[[ Data provided, beginning ]]

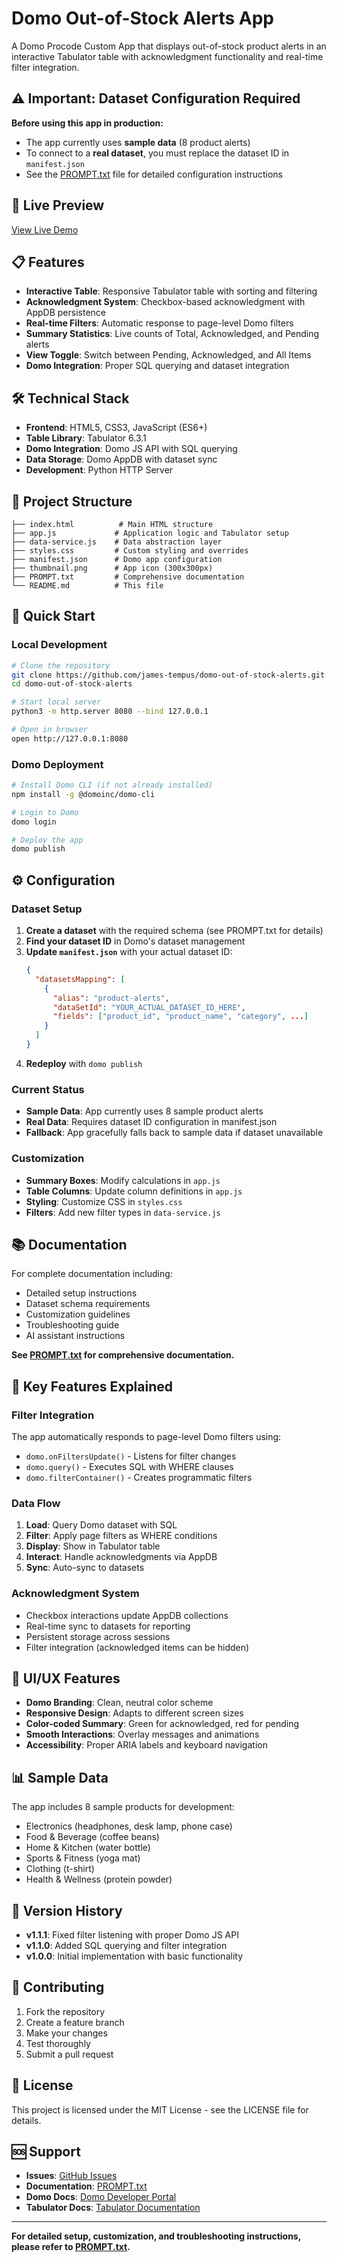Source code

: # Domo Out-of-Stock Alerts App

A Domo Procode Custom App that displays out-of-stock product alerts in an interactive Tabulator table with acknowledgment functionality and real-time filter integration.

## ⚠️ Important: Dataset Configuration Required

**Before using this app in production:**
- The app currently uses **sample data** (8 product alerts)
- To connect to a **real dataset**, you must replace the dataset ID in `manifest.json`
- See the [PROMPT.txt](./PROMPT.txt) file for detailed configuration instructions

## 🚀 Live Preview
[View Live Demo](https://james-tempus.github.io/domo-out-of-stock-alerts/)

## 📋 Features

- **Interactive Table**: Responsive Tabulator table with sorting and filtering
- **Acknowledgment System**: Checkbox-based acknowledgment with AppDB persistence
- **Real-time Filters**: Automatic response to page-level Domo filters
- **Summary Statistics**: Live counts of Total, Acknowledged, and Pending alerts
- **View Toggle**: Switch between Pending, Acknowledged, and All Items
- **Domo Integration**: Proper SQL querying and dataset integration

## 🛠️ Technical Stack

- **Frontend**: HTML5, CSS3, JavaScript (ES6+)
- **Table Library**: Tabulator 6.3.1
- **Domo Integration**: Domo JS API with SQL querying
- **Data Storage**: Domo AppDB with dataset sync
- **Development**: Python HTTP Server

## 📁 Project Structure

```
├── index.html          # Main HTML structure
├── app.js             # Application logic and Tabulator setup
├── data-service.js    # Data abstraction layer
├── styles.css         # Custom styling and overrides
├── manifest.json      # Domo app configuration
├── thumbnail.png      # App icon (300x300px)
├── PROMPT.txt         # Comprehensive documentation
└── README.md          # This file
```

## 🚀 Quick Start

### Local Development
```bash
# Clone the repository
git clone https://github.com/james-tempus/domo-out-of-stock-alerts.git
cd domo-out-of-stock-alerts

# Start local server
python3 -m http.server 8080 --bind 127.0.0.1

# Open in browser
open http://127.0.0.1:8080
```

### Domo Deployment
```bash
# Install Domo CLI (if not already installed)
npm install -g @domoinc/domo-cli

# Login to Domo
domo login

# Deploy the app
domo publish
```

## ⚙️ Configuration

### Dataset Setup
1. **Create a dataset** with the required schema (see PROMPT.txt for details)
2. **Find your dataset ID** in Domo's dataset management
3. **Update `manifest.json`** with your actual dataset ID:
   ```json
   {
     "datasetsMapping": [
       {
         "alias": "product-alerts",
         "dataSetId": "YOUR_ACTUAL_DATASET_ID_HERE",
         "fields": ["product_id", "product_name", "category", ...]
       }
     ]
   }
   ```
4. **Redeploy** with `domo publish`

### Current Status
- **Sample Data**: App currently uses 8 sample product alerts
- **Real Data**: Requires dataset ID configuration in manifest.json
- **Fallback**: App gracefully falls back to sample data if dataset unavailable

### Customization
- **Summary Boxes**: Modify calculations in `app.js`
- **Table Columns**: Update column definitions in `app.js`
- **Styling**: Customize CSS in `styles.css`
- **Filters**: Add new filter types in `data-service.js`

## 📚 Documentation

For complete documentation including:
- Detailed setup instructions
- Dataset schema requirements
- Customization guidelines
- Troubleshooting guide
- AI assistant instructions

**See [PROMPT.txt](./PROMPT.txt) for comprehensive documentation.**

## 🔧 Key Features Explained

### Filter Integration
The app automatically responds to page-level Domo filters using:
- `domo.onFiltersUpdate()` - Listens for filter changes
- `domo.query()` - Executes SQL with WHERE clauses
- `domo.filterContainer()` - Creates programmatic filters

### Data Flow
1. **Load**: Query Domo dataset with SQL
2. **Filter**: Apply page filters as WHERE conditions
3. **Display**: Show in Tabulator table
4. **Interact**: Handle acknowledgments via AppDB
5. **Sync**: Auto-sync to datasets

### Acknowledgment System
- Checkbox interactions update AppDB collections
- Real-time sync to datasets for reporting
- Persistent storage across sessions
- Filter integration (acknowledged items can be hidden)

## 🎨 UI/UX Features

- **Domo Branding**: Clean, neutral color scheme
- **Responsive Design**: Adapts to different screen sizes
- **Color-coded Summary**: Green for acknowledged, red for pending
- **Smooth Interactions**: Overlay messages and animations
- **Accessibility**: Proper ARIA labels and keyboard navigation

## 📊 Sample Data

The app includes 8 sample products for development:
- Electronics (headphones, desk lamp, phone case)
- Food & Beverage (coffee beans)
- Home & Kitchen (water bottle)
- Sports & Fitness (yoga mat)
- Clothing (t-shirt)
- Health & Wellness (protein powder)

## 🔄 Version History

- **v1.1.1**: Fixed filter listening with proper Domo JS API
- **v1.1.0**: Added SQL querying and filter integration
- **v1.0.0**: Initial implementation with basic functionality

## 🤝 Contributing

1. Fork the repository
2. Create a feature branch
3. Make your changes
4. Test thoroughly
5. Submit a pull request

## 📄 License

This project is licensed under the MIT License - see the LICENSE file for details.

## 🆘 Support

- **Issues**: [GitHub Issues](https://github.com/james-tempus/domo-out-of-stock-alerts/issues)
- **Documentation**: [PROMPT.txt](./PROMPT.txt)
- **Domo Docs**: [Domo Developer Portal](https://developer.domo.com/)
- **Tabulator Docs**: [Tabulator Documentation](https://tabulator.info/docs)

---

**For detailed setup, customization, and troubleshooting instructions, please refer to [PROMPT.txt](./PROMPT.txt).**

[[ Data provided, end ]]

● Work instructions:
Restate the material word for word, minus pictures.

● Reply:
Source code

: # Domo Out-of-Stock Alerts App

A Domo Procode Custom App that displays out-of-stock product alerts in an interactive Tabulator table with acknowledgment functionality and real-time filter integration.

## ⚠️ Important: Dataset Configuration Required

**Before using this app in production:**
- The app currently uses **sample data** (8 product alerts)
- To connect to a **real dataset**, you must replace the dataset ID in `manifest.json`
- See the [PROMPT.txt](./PROMPT.txt) file for detailed configuration instructions

## 🚀 Live Preview
[View Live Demo](https://james-tempus.github.io/domo-out-of-stock-alerts/)

## 📋 Features

- **Interactive Table**: Responsive Tabulator table with sorting and filtering
- **Acknowledgment System**: Checkbox-based acknowledgment with AppDB persistence
- **Real-time Filters**: Automatic response to page-level Domo filters
- **Summary Statistics**: Live counts of Total, Acknowledged, and Pending alerts
- **View Toggle**: Switch between Pending, Acknowledged, and All Items
- **Domo Integration**: Proper SQL querying and dataset integration

## 🛠️ Technical Stack

- **Frontend**: HTML5, CSS3, JavaScript (ES6+)
- **Table Library**: Tabulator 6.3.1
- **Domo Integration**: Domo JS API with SQL querying
- **Data Storage**: Domo AppDB with dataset sync
- **Development**: Python HTTP Server

## 📁 Project Structure

```
├── index.html          # Main HTML structure
├── app.js             # Application logic and Tabulator setup
├── data-service.js    # Data abstraction layer
├── styles.css         # Custom styling and overrides
├── manifest.json      # Domo app configuration
├── thumbnail.png      # App icon (300x300px)
├── PROMPT.txt         # Comprehensive documentation
└── README.md          # This file
```

## 🚀 Quick Start

### Local Development
```bash
# Clone the repository
git clone https://github.com/james-tempus/domo-out-of-stock-alerts.git
cd domo-out-of-stock-alerts

# Start local server
python3 -m http.server 8080 --bind 127.0.0.1

# Open in browser
open http://127.0.0.1:8080
```

### Domo Deployment
```bash
# Install Domo CLI (if not already installed)
npm install -g @domoinc/domo-cli

# Login to Domo
domo login

# Deploy the app
domo publish
```

## ⚙️ Configuration

### Dataset Setup
1. **Create a dataset** with the required schema (see PROMPT.txt for details)
2. **Find your dataset ID** in Domo's dataset management
3. **Update `manifest.json`** with your actual dataset ID:
   ```json
   {
     "datasetsMapping": [
       {
         "alias": "product-alerts",
         "dataSetId": "YOUR_ACTUAL_DATASET_ID_HERE",
         "fields": ["product_id", "product_name", "category", ...]
       }
     ]
   }
   ```
4. **Redeploy** with `domo publish`

### Current Status
- **Sample Data**: App currently uses 8 sample product alerts
- **Real Data**: Requires dataset ID configuration in manifest.json
- **Fallback**: App gracefully falls back to sample data if dataset unavailable

### Customization
- **Summary Boxes**: Modify calculations in `app.js`
- **Table Columns**: Update column definitions in `app.js`
- **Styling**: Customize CSS in `styles.css`
- **Filters**: Add new filter types in `data-service.js`

## 📚 Documentation

For complete documentation including:
- Detailed setup instructions
- Dataset schema requirements
- Customization guidelines
- Troubleshooting guide
- AI assistant instructions

**See [PROMPT.txt](./PROMPT.txt) for comprehensive documentation.**

## 🔧 Key Features Explained

### Filter Integration
The app automatically responds to page-level Domo filters using:
- `domo.onFiltersUpdate()` - Listens for filter changes
- `domo.query()` - Executes SQL with WHERE clauses
- `domo.filterContainer()` - Creates programmatic filters

### Data Flow
1. **Load**: Query Domo dataset with SQL
2. **Filter**: Apply page filters as WHERE conditions
3. **Display**: Show in Tabulator table
4. **Interact**: Handle acknowledgments via AppDB
5. **Sync**: Auto-sync to datasets

### Acknowledgment System
- Checkbox interactions update AppDB collections
- Real-time sync to datasets for reporting
- Persistent storage across sessions
- Filter integration (acknowledged items can be hidden)

## 🎨 UI/UX Features

- **Domo Branding**: Clean, neutral color scheme
- **Responsive Design**: Adapts to different screen sizes
- **Color-coded Summary**: Green for acknowledged, red for pending
- **Smooth Interactions**: Overlay messages and animations
- **Accessibility**: Proper ARIA labels and keyboard navigation

## 📊 Sample Data

The app includes 8 sample products for development:
- Electronics (headphones, desk lamp, phone case)
- Food & Beverage (coffee beans)
- Home & Kitchen (water bottle)
- Sports & Fitness (yoga mat)
- Clothing (t-shirt)
- Health & Wellness (protein powder)

## 🔄 Version History

- **v1.1.1**: Fixed filter listening with proper Domo JS API
- **v1.1.0**: Added SQL querying and filter integration
- **v1.0.0**: Initial implementation with basic functionality

## 🤝 Contributing

1. Fork the repository
2. Create a feature branch
3. Make your changes
4. Test thoroughly
5. Submit a pull request

## 📄 License

This project is licensed under the MIT License - see the LICENSE file for details.

## 🆘 Support

- **Issues**: [GitHub Issues](https://github.com/james-tempus/domo-out-of-stock-alerts/issues)
- **Documentation**: [PROMPT.txt](./PROMPT.txt)
- **Domo Docs**: [Domo Developer Portal](https://developer.domo.com/)
- **Tabulator Docs**: [Tabulator Documentation](https://tabulator.info/docs)

---

**For detailed setup, customization, and troubleshooting instructions, please refer to [PROMPT.txt](./PROMPT.txt).**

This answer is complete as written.